Texte proposé:
------
Fatimah Asghar est né·e aux Etats-Unis. Sa mère est originaire du Cachemire indien, son père du Pakistan. Avec leurs familles, tous deux ont fui les violences qui ont suivi la Partition de l’Inde en 1947, et leurs décès laissent Asghar orphelin·e à 5 ans. Ce poème dit l’impossibilité de se traduire, d’une langue à une autre, d’une identité à une autre. Fatimah Asghar utilise une forme qui lui vient de la tradition des régions qu’ont quittées ses parents, alors même que c’est le langage qui la tient à distance de cet héritage.
------
Données fournies:
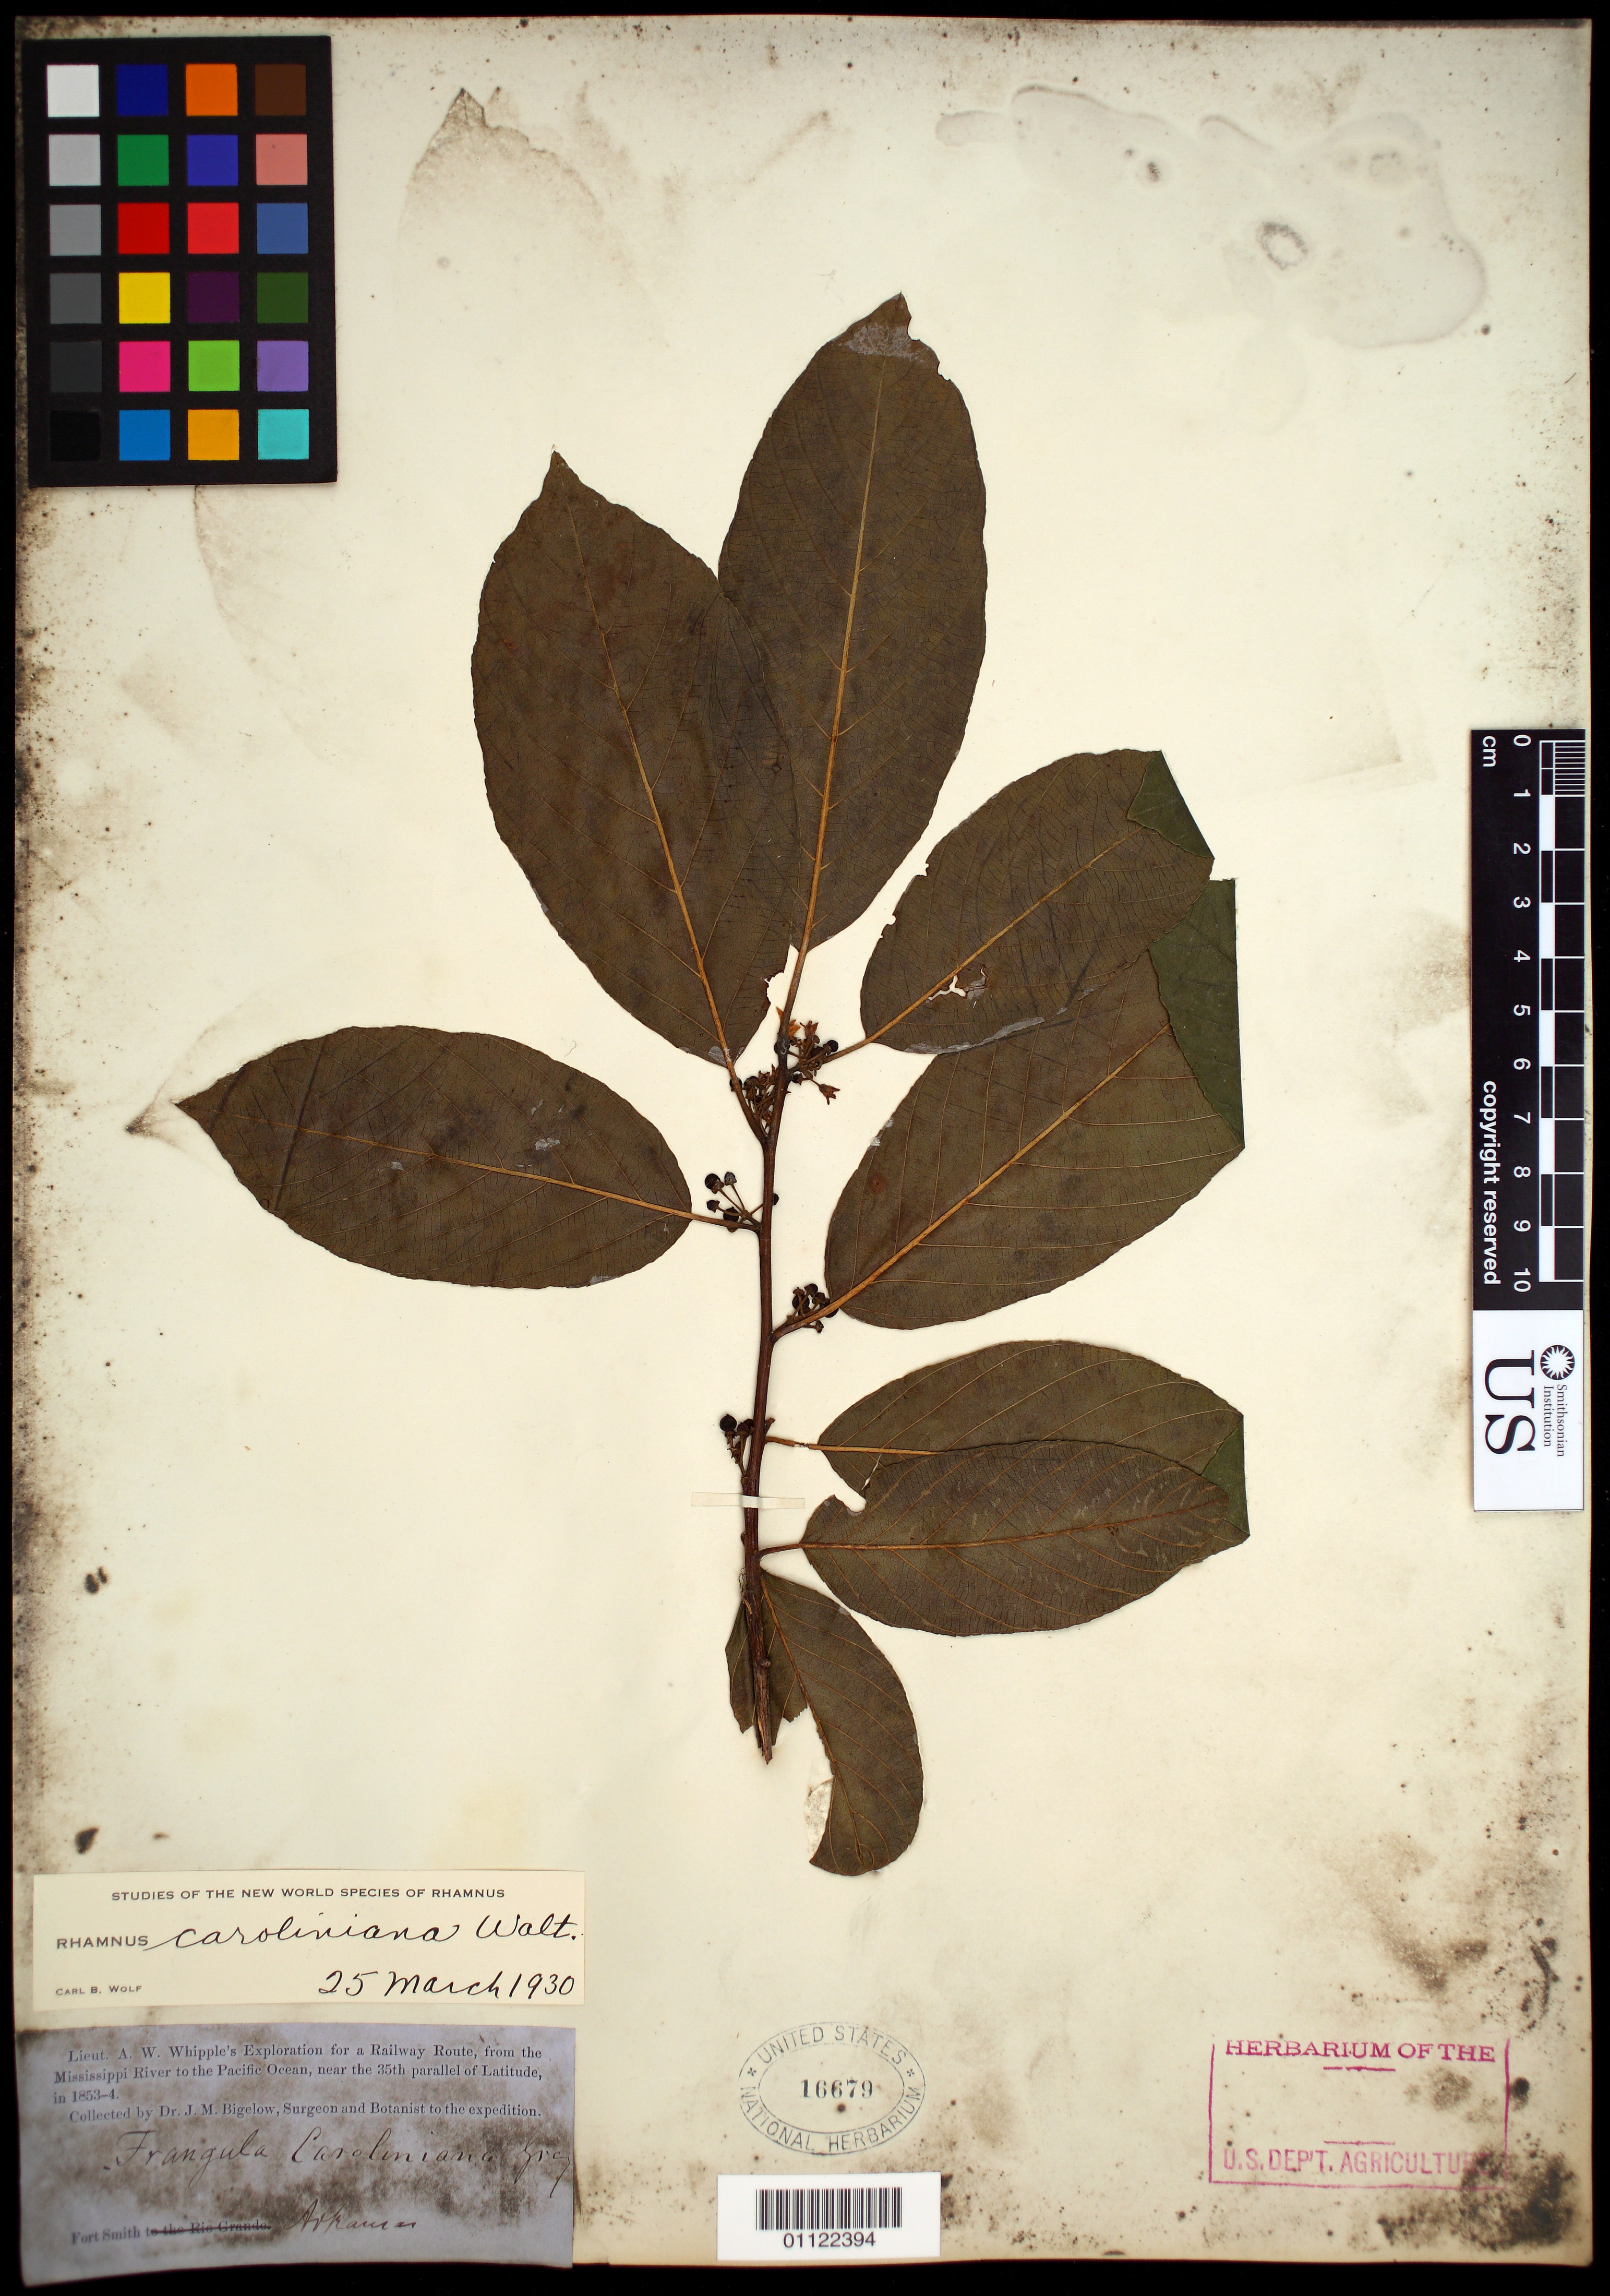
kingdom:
------
Consignes:
A. Selon le texte proposé, de quelle région la mère de Fatimah Asghar est-elle originaire ?
B. Résumez le texte proposé en deux phrases.

Réponses:
A. Du Cachemire indien.

B. Fatimah Asghar a vu le jour aux États-Unis, de parents originaires du Cachemire indien et du Pakistan qui avaient fui les violences consécutives à la Partition de l'Inde en 1947, et a perdu ses deux parents à 5 ans. Le poème exprime l'impossibilité de se traduire d'une langue ou d'une identité à une autre, en recourant à une forme issue de la tradition des régions quittées par les parents, alors même que le langage tient Fatimah Asghar à distance de cet héritage.